Chi sopravvisse al massacro di Enkara, non dimenticò facilmente la notte in cui il palazzo di Strom, che per mesi aveva ospitato il tiranno, venne dato alle fiamme. Ma il fuoco che divorò le sale lignee, non poteva intaccare la struttura di pietra innalzata dai demoni di Acheron che rimase a lungo come un zanna cariata conficcata tra i moli di Enkara.

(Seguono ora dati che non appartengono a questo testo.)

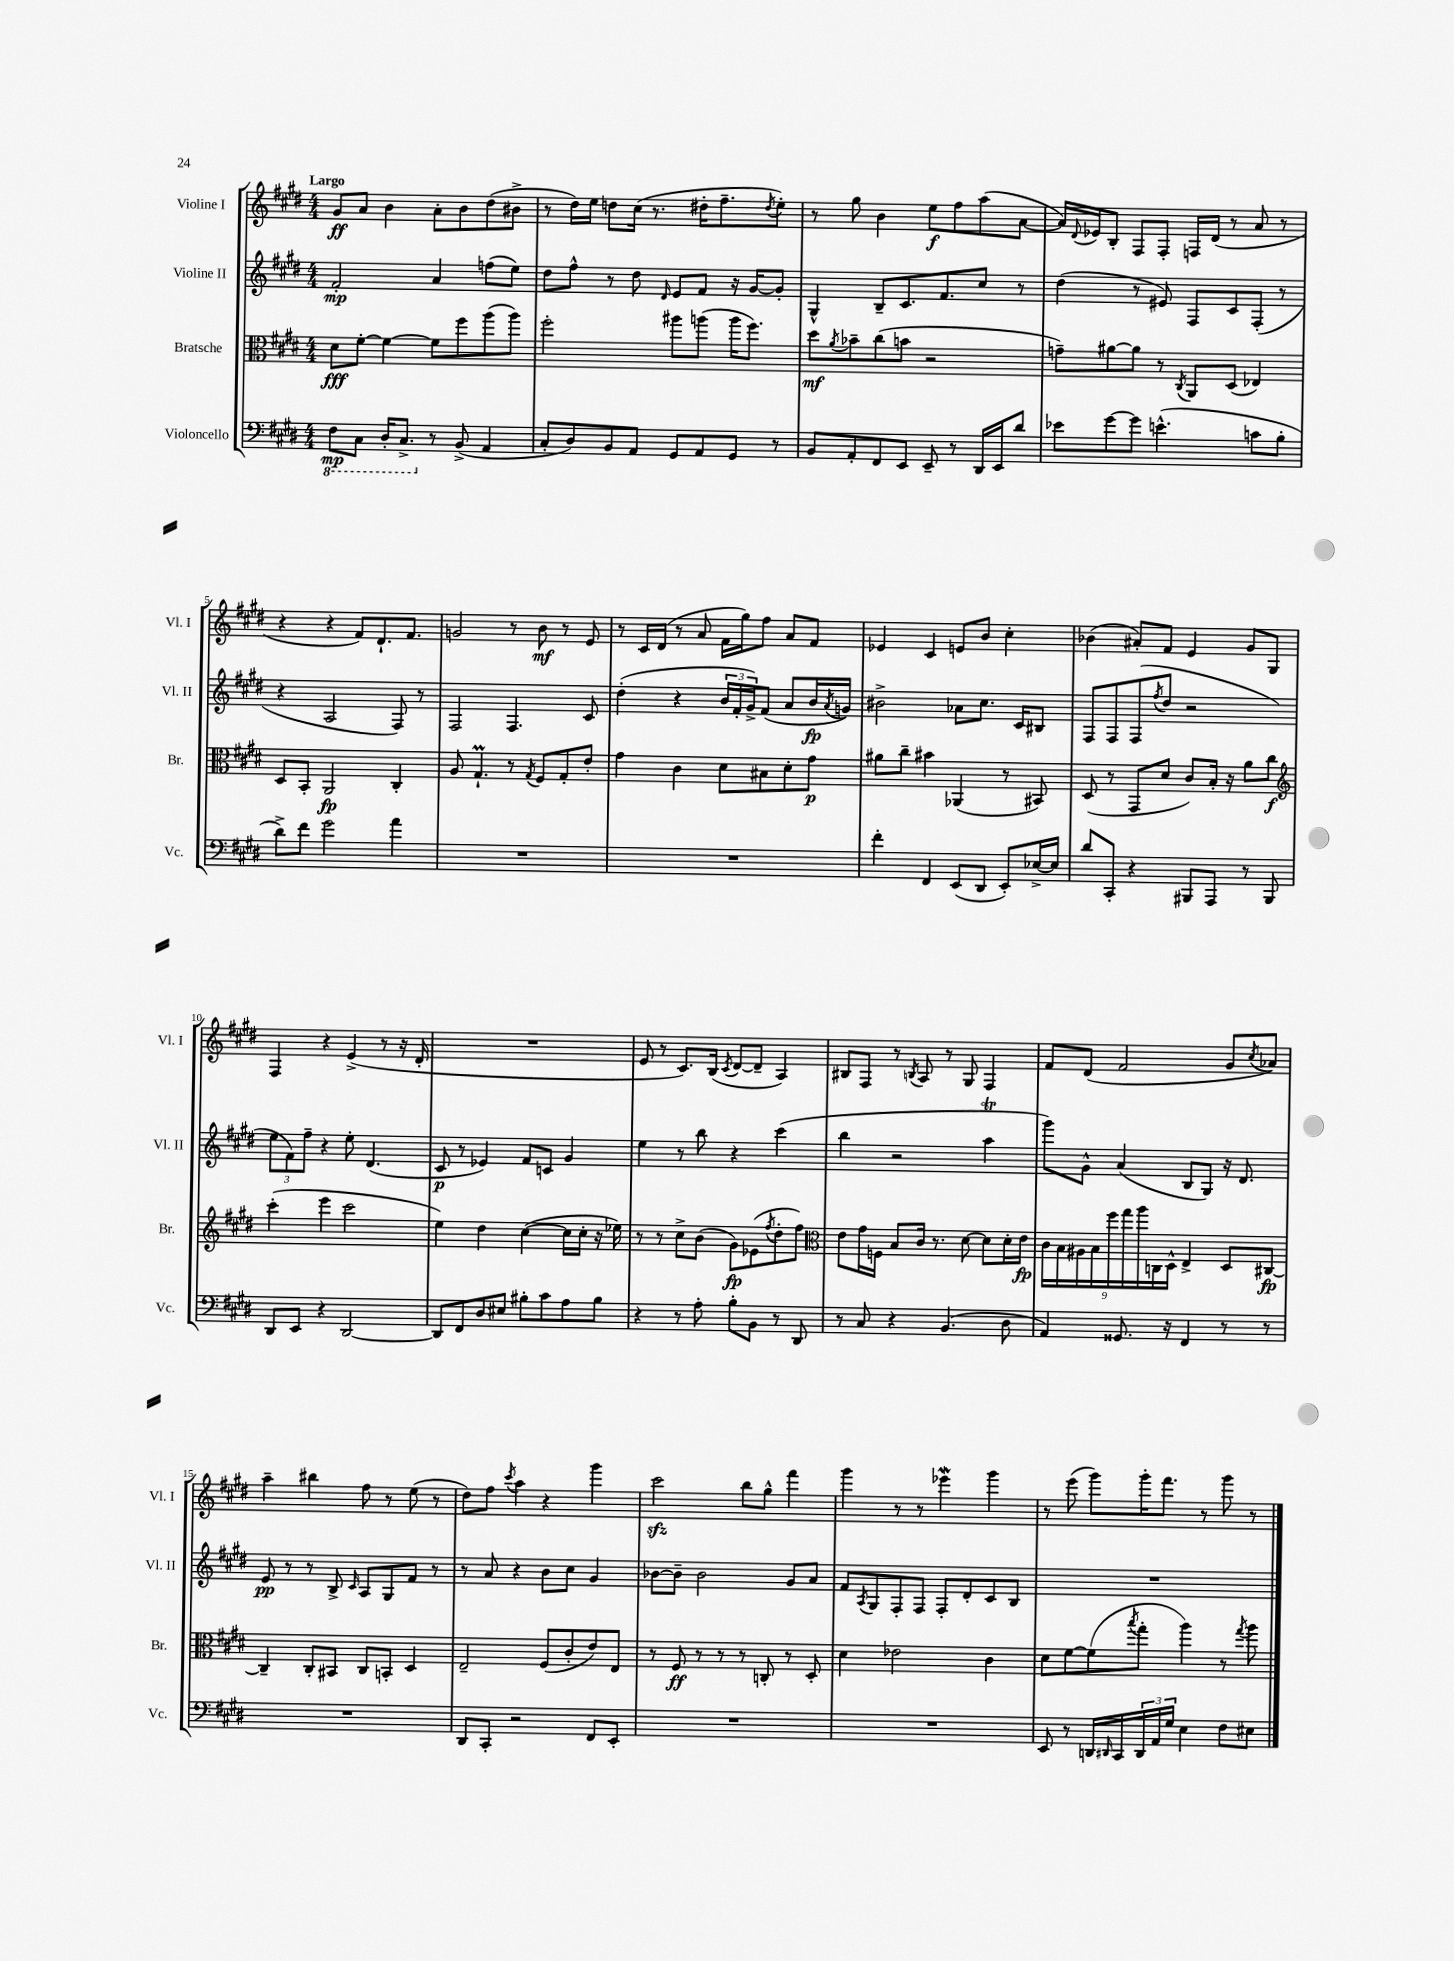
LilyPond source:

<<
\new StaffGroup <<
\new Staff = "s0" \with { instrumentName = "Violine I" shortInstrumentName = "Vl. I" } {
    \clef treble \key e \major \numericTimeSignature \time 4/4 \tempo "Largo"
    gis'8\ff a'8 b'4 a'8-. b'8 dis''8( bis'8-> |
    r8 dis''16) e''16 d''8 cis''16( r8. dis''16-. fis''8.-- \acciaccatura { dis''8 } e''8-.) |
    r8 gis''8 b'4 e''8\f fis''8 a''8( a'8~ |
    a'16) \appoggiatura { dis'8 } ees'16 b8-. fis8 fis8-. f16 dis'16( r8 a'8 r8 |
    r4 r4 fis'8) dis'8.-! fis'8. |
    g'2 r8 b'8\mf r8 e'8 |
    r8 cis'16 dis'16( r8 a'8 fis'16 gis''16) fis''8 a'8 fis'8 |
    ees'4 cis'4 e'8 b'8 cis''4-. |
    bes'4( ais'8-.) fis'8 e'4 gis'8 gis8 |
    fis4 r4 e'4->( r8 r16 dis'16-. |
    R1 |
    e'8 r8 cis'8.) b16( \acciaccatura { cis'8 } dis'8~ dis'8-- a4) |
    bis8 fis8 r8 \acciaccatura { b8 } a8 r8 gis8 fis4 |
    fis'8 dis'8( fis'2 gis'8 \acciaccatura { cis''8 } aes'8) |
    a''4-- bis''4 fis''8 r8 e''8( r8 |
    dis''8) fis''8 \acciaccatura { cis'''8 } a''4 r4 gis'''4 |
    cis'''2\sfz b''8 gis''8-^ fis'''4 |
    gis'''4 r8 r8 ees'''4\mordent gis'''4 |
    r8 e'''8( gis'''8) gis'''16-. fis'''8. r8 gis'''8 r8 \bar "|." |
}
\new Staff = "s1" \with { instrumentName = "Violine II" shortInstrumentName = "Vl. II" } {
    \clef treble \key e \major \numericTimeSignature \time 4/4
    fis'2-.\mp a'4 f''8( e''8) |
    dis''8 fis''8-^ r8 dis''8 \grace { dis'16 } e'8 fis'8 r16 gis'16~ gis'8-. |
    gis4-^ b8-- cis'8. fis'8. cis''8 r8 |
    dis''4( r8 eis'8) fis8 cis'8 fis8-.( r8 |
    r4 a2 fis8) r8 |
    fis2 fis4. cis'8 |
    dis''4-.( r4 \tuplet 3/2 { b'16 fis'16-. gis'16->) } fis'8( a'8 b'16\fp \acciaccatura { a'8 } g'16) |
    bis'2-> aes'8 cis''8. cis'16 bis8 |
    fis8 fis8 fis8( \acciaccatura { fis''8 } dis''8 r2 |
    \tuplet 3/2 { e''8 fis'8) fis''8-- } r4 e''8-. dis'4.( |
    cis'8\p r8 ees'4) fis'8 c'8 gis'4 |
    e''4 r8 b''8 r4 cis'''4( |
    b''4 r2 a''4\trill |
    gis'''8) gis'8-^ a'4( b8 gis8) r16 dis'8. |
    e'8\pp r8 r8 b8-> \grace { cis'16 } a8 gis8 fis'8 r8 |
    r8 a'8 r4 b'8 cis''8 gis'4 |
    bes'8~ bes'8-- bes'2 gis'8 a'8 |
    fis'8 \acciaccatura { a8 } gis8 fis8-. fis8 fis8-. dis'8-. cis'8 b8 |
    R1 \bar "|." |
}
\new Staff = "s2" \with { instrumentName = "Bratsche" shortInstrumentName = "Br." } {
    \clef alto \key e \major \numericTimeSignature \time 4/4
    dis'8\fff fis'8~-. fis'4~ fis'8 fis''8 a''8( a''8) |
    fis''2-. ais''8 a''8( a''16 fis''8.) |
    dis''8\mf \acciaccatura { a'8 } bes'8-- cis''8( b'8 r2 |
    g'8--) ais'8~ ais'8 r8 \acciaccatura { cis8 } a,8 dis8( ees4) |
    dis8 b,8-. a,2\fp cis4-. |
    a8 gis4.-!\prall r8 \acciaccatura { gis8 } fis8 gis8-. e'8-. |
    gis'4 cis'4 dis'8 bis8 dis'8-. gis'8\p |
    ais'8 cis''8-- bis'4 aes,4( r8 bis,8) |
    dis8( r8 gis,8 dis'8 cis'8) b16-. r16 a'8 cis''8\f |
    \clef treble cis'''4-.( e'''4 cis'''2 |
    e''4) dis''4 cis''4~( cis''16 cis''16-. r16 ees''16) |
    r8 r8 cis''8-> b'8( gis'8\fp) ees'8( \acciaccatura { fis''8 } dis''8-. fis''8) |
    \clef alto e'8 gis'16 f16 b8 cis'16 r8. dis'8~ dis'8 dis'16-. e'16\fp |
    \tuplet 9/8 { cis'16 b16 ais16 b16 fis''16 gis''16 a''16 c16 dis16-^ } e4-> dis8 cis8~\fp |
    cis4-- cis8-. bis,8 cis8 b,8-. dis4 |
    e2-- fis8( cis'8-. e'8) e8 |
    r8 fis8\ff r8 r8 r8 c8-. r8 dis8-. |
    dis'4 ees'2 cis'4 |
    dis'8 fis'8~ fis'8( \acciaccatura { b''8 } gis''8-. a''4) r8 \acciaccatura { gis''8 } a''8 \bar "|." |
}
\new Staff = "s3" \with { instrumentName = "Violoncello" shortInstrumentName = "Vc." } {
    \clef bass \key e \major \numericTimeSignature \time 4/4
    \ottava #-1 fis,8\mp cis,8 dis,16-. cis,8.-> \ottava #0 r8 b,8->( a,4 |
    cis8-. dis8) b,8 a,8 gis,8 a,8 gis,8 r8 |
    b,8 a,8-. fis,8 e,8 e,8-- r8 dis,16 e,16 dis'8 |
    ees'8 gis'8~ gis'8 e'4.-^( c'8 b8-. |
    dis'8->) fis'8 gis'2 a'4 |
    R1 |
    R1 |
    fis'4-. fis,4 e,8( dis,8 e,8-.) ees16~-> ees16 |
    dis'8 cis,8-. r4 bis,,8 a,,8 r8 bis,,8 |
    dis,8 e,8 r4 dis,2~ |
    dis,8 fis,8 dis8 eis8 bis8-. cis'8 a8 bis8 |
    r4 r8 a8-. b8-. b,8 r8 dis,8 |
    r8 cis8 r4 b,4.( dis8 |
    a,4) gisis,8. r16 fis,4 r8 r8 |
    R1 |
    dis,8 cis,8-. r2 fis,8 e,8-. |
    R1 |
    R1 |
    e,8 r8 d,16 \grace { dis,16 } cis,16 \tuplet 3/2 { dis,16 a,16 gis16 } e4 fis8 eis8 \bar "|." |
}
>>
>>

Noriast, che mai si era piegato al volere di Strom venne insignito della carica di governatore dagli anziani di Enkara, e giurò che mai più le genti di Idra sarebbero cadute sotto il giogo della tirannia.
Nadine decise di rimanere nel rifugio che l’aveva ospitata per molti mesi, forse non sapendo rinunciare alla sua fama di reclusa, ma acconsentì a recarsi tra le vie di Enkara affinché il nome della dea non venisse dimenticato.
Ishmaela si fermò alla Locanda del Randagio Ubriaco insieme a Thor. Per camminare la giovane avrebbe dovuto avvalersi dell’aiuto di un bastone per molti mesi, a causa del terribile colpo subito alla gamba, ma era un’altra la ferita che l’avrebbe torturata maggiormente: il suo cuore non avrebbe mai dimenticato Laranga, che aveva dato la sua vita nella nella battaglia finale contro il tiranno.
Il mercante di schiavi, Alric, cercò inizialmente la protezione della strega grigia, ma quando comprese che Mithrelle non poteva difenderlo scese a patti con la resistenza, e rinunciò a molte delle proprie ricchezze in cambio della vita.
Redrick e Turac, che non si rivolgevano la parola ormai da anni, ritrovarono nel furore della battaglia la loro antica amicizia. Il corsaro rosso promise, dopo aver ingurgitato numerosi boccali di malto, che avrebbe rinunciato al commercio di schiavi se Turac avesse ripreso a viaggiare con lui e inaspettatamente il gigantesco guerriero accettò la sua proposta. Molto i bardi avrebbero cantato delle gesta di questi due formidabili combattenti negli anni a venire.
Tuttavia Turac e Redrick non furono gli unici ad attirare l’attenzione dei cantori.
Dissero che quella notte emersero dal palazzo otto combattenti, coperti da capo a piedi di sangue, ma con gli occhi ardenti di chi ha osato affrontare le nere creature dell’abisso. Dissero che nel loro cuore albergava la discordia e la tenebra, e che erano soliti minacciarsi gli uni con gli altri. Dissero che si sarebbero separati presto, e sarebbero morti soli e dimenticati.
Dissero queste e molte altre cose, ma la storia ci insegna che ognuno di essi avrebbe inciso il proprio nome nella leggenda.